西遊補原作の刊行は 1641 年.西遊記の続編ではなくて,パロディというのが近そう.西遊記そのものは空間的な移動があるのみだが,こちらでは時間的な移動もある.未来世界では1年が 12 月に始まって 1 月で終わったりする.

中野 美代子「西遊記―トリック・ワールド探訪 」岩波新書 (2000/4/20) には,西遊記のいろいろな論理的な仕掛けが羅列されているが,この本もそれを踏襲しているらしい.ただし西欧的・現代的な読み方をするとしばしばはぐらかされる.「あとがき」にストーリーが要約してあって,そこでなるほどとなる有様.
中国史に通じていれば何倍も面白いだろう.

やたらに詩が挿入され,文章にもちょっとずつ異なる類似の表現をならべ立てたりするところは,井上ひさし流.

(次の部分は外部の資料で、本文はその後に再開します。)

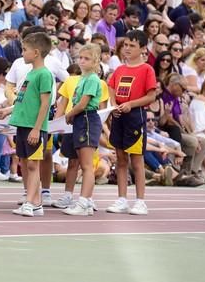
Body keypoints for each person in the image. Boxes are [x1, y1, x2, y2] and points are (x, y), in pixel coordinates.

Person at [0, 32, 54, 217]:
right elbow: (23, 100)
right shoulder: (30, 73)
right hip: (22, 125)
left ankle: (30, 202)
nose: (22, 53)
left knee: (33, 165)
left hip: (34, 127)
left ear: (36, 52)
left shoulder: (44, 74)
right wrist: (8, 110)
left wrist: (37, 128)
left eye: (24, 50)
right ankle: (35, 202)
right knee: (25, 163)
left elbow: (45, 103)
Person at [107, 30, 157, 215]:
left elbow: (151, 96)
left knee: (136, 160)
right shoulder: (120, 69)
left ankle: (140, 201)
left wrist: (131, 104)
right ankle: (121, 199)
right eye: (125, 45)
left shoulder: (147, 70)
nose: (127, 48)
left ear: (143, 49)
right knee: (120, 159)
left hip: (135, 116)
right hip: (119, 116)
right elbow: (111, 86)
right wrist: (113, 104)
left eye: (132, 46)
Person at [62, 44, 103, 216]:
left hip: (87, 119)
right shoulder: (82, 79)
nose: (82, 61)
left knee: (86, 165)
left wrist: (70, 113)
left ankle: (84, 201)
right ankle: (84, 201)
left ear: (95, 61)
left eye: (87, 58)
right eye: (81, 58)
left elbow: (83, 103)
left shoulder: (92, 79)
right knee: (81, 163)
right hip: (80, 120)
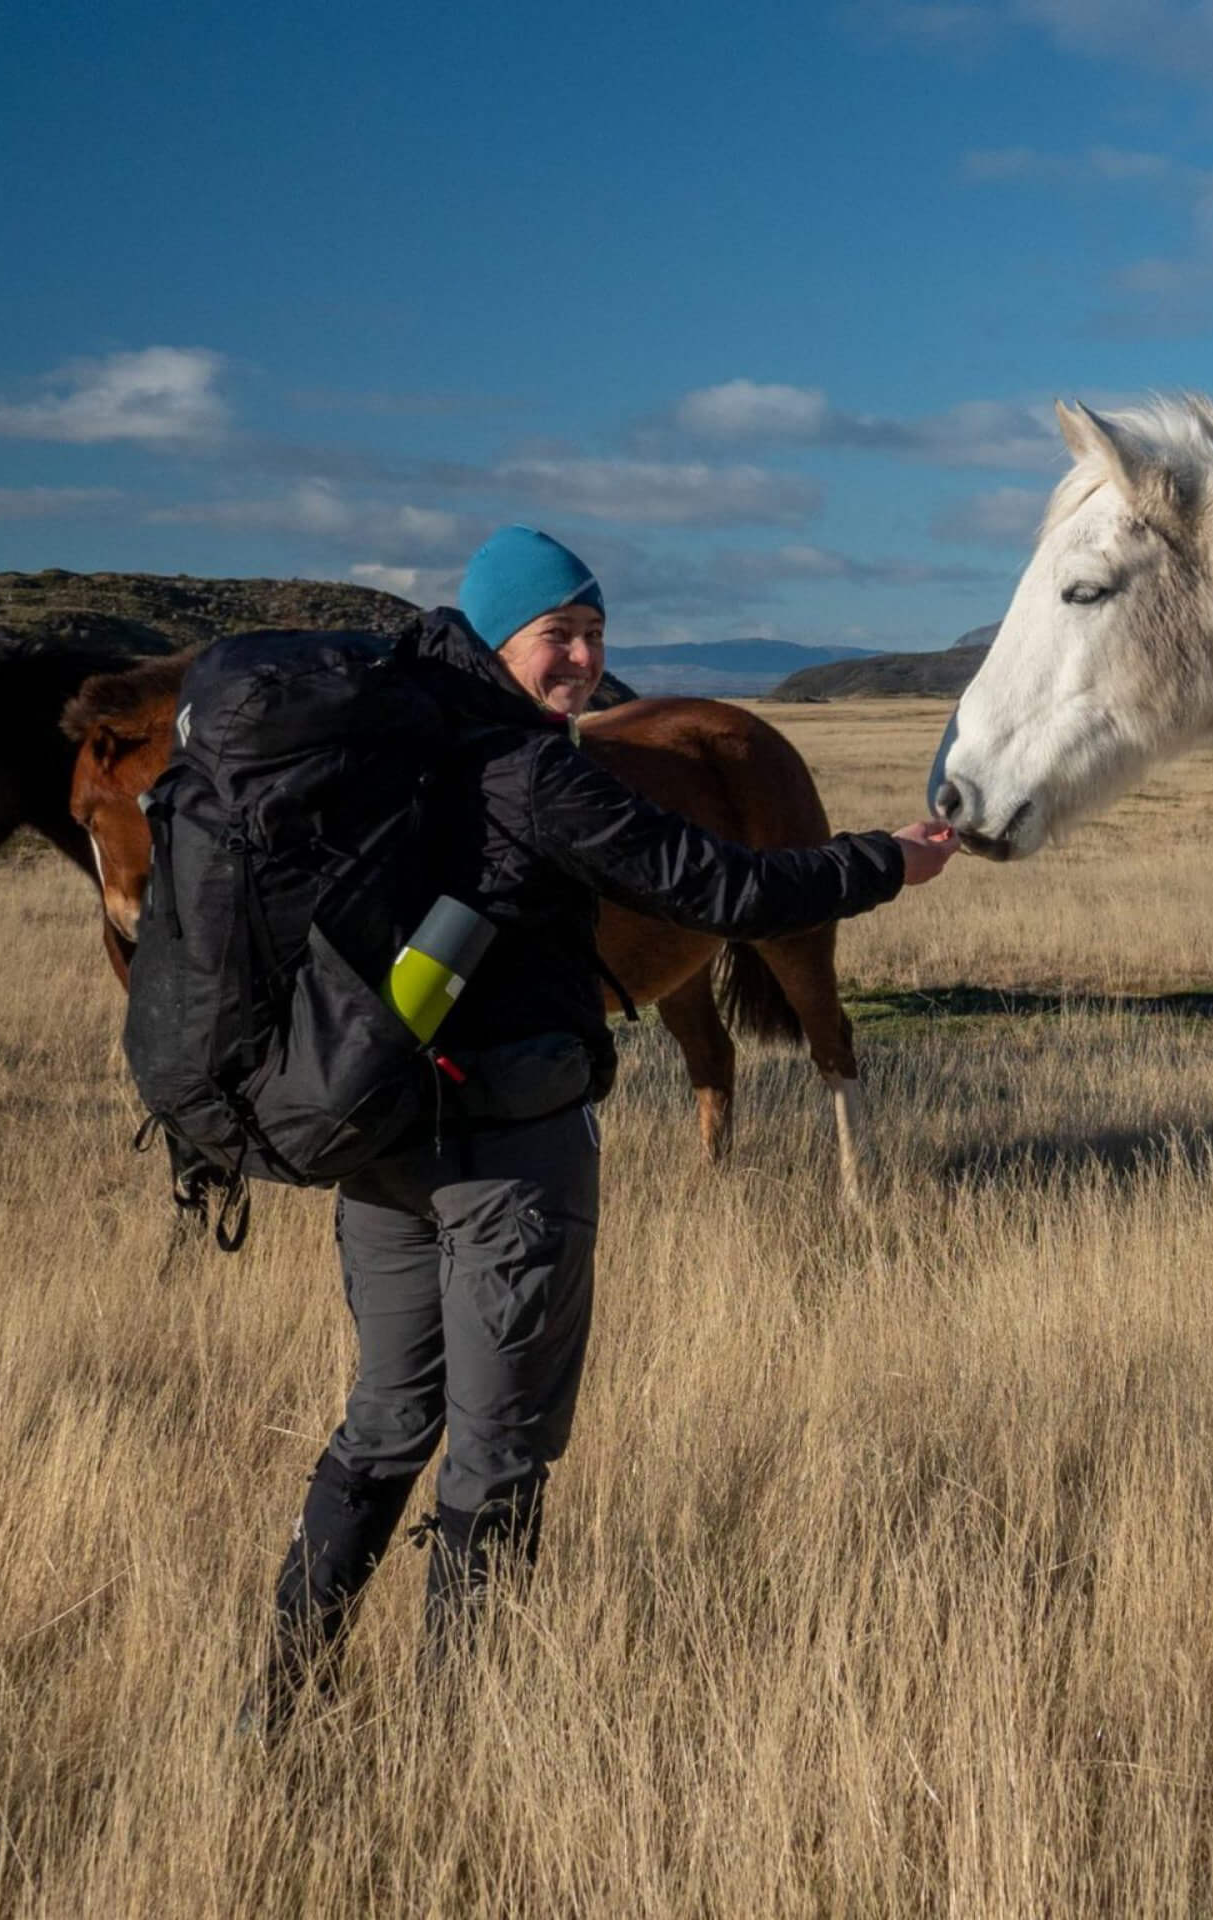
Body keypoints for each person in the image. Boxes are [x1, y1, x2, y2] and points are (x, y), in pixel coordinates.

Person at [253, 525, 956, 1729]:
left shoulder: (395, 754)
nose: (581, 661)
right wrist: (884, 861)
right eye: (555, 636)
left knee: (381, 1423)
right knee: (502, 1448)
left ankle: (280, 1698)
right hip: (509, 1146)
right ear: (492, 636)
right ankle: (459, 1730)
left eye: (594, 636)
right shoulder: (534, 773)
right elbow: (724, 888)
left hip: (378, 1138)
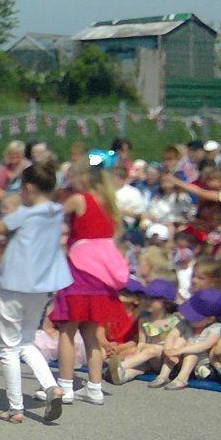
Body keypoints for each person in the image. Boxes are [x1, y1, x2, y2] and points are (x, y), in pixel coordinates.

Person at [0, 162, 71, 423]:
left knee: (9, 346)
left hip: (15, 282)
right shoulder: (56, 211)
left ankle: (16, 407)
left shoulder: (28, 213)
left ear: (29, 187)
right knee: (25, 341)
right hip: (42, 284)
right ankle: (51, 386)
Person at [51, 162, 130, 407]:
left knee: (67, 329)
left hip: (80, 267)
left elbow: (53, 213)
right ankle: (94, 386)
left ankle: (65, 385)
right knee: (92, 331)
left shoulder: (80, 199)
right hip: (102, 271)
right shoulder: (109, 203)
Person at [153, 287, 221, 390]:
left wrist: (179, 350)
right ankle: (163, 375)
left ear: (210, 319)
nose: (189, 318)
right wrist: (168, 350)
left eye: (194, 317)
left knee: (191, 347)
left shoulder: (215, 327)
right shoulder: (186, 322)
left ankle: (182, 379)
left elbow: (205, 345)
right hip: (179, 360)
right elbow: (173, 335)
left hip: (200, 364)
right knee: (179, 340)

西遊記を読んだのは小学生時代であって,はじめの方で単独で大暴れする悟空はすごく強いのに,三蔵法師の弟子となって旅をする途中では, 妖怪にやっつけられてその度に観音様に助けを仰ぐという情けない存在になってしまうなぁ...という感想を持った.
ここでは,悟空は三蔵一行と離れて単独行動するのだが,やはりかなり情けない.ただし西遊記本編と異なり,どんどん人間を叩き殺す.三蔵法師も最後の方で再登場し首をはねられてしまう.しかし,かわいそうとか,残酷とかいう感情はまったく生じない.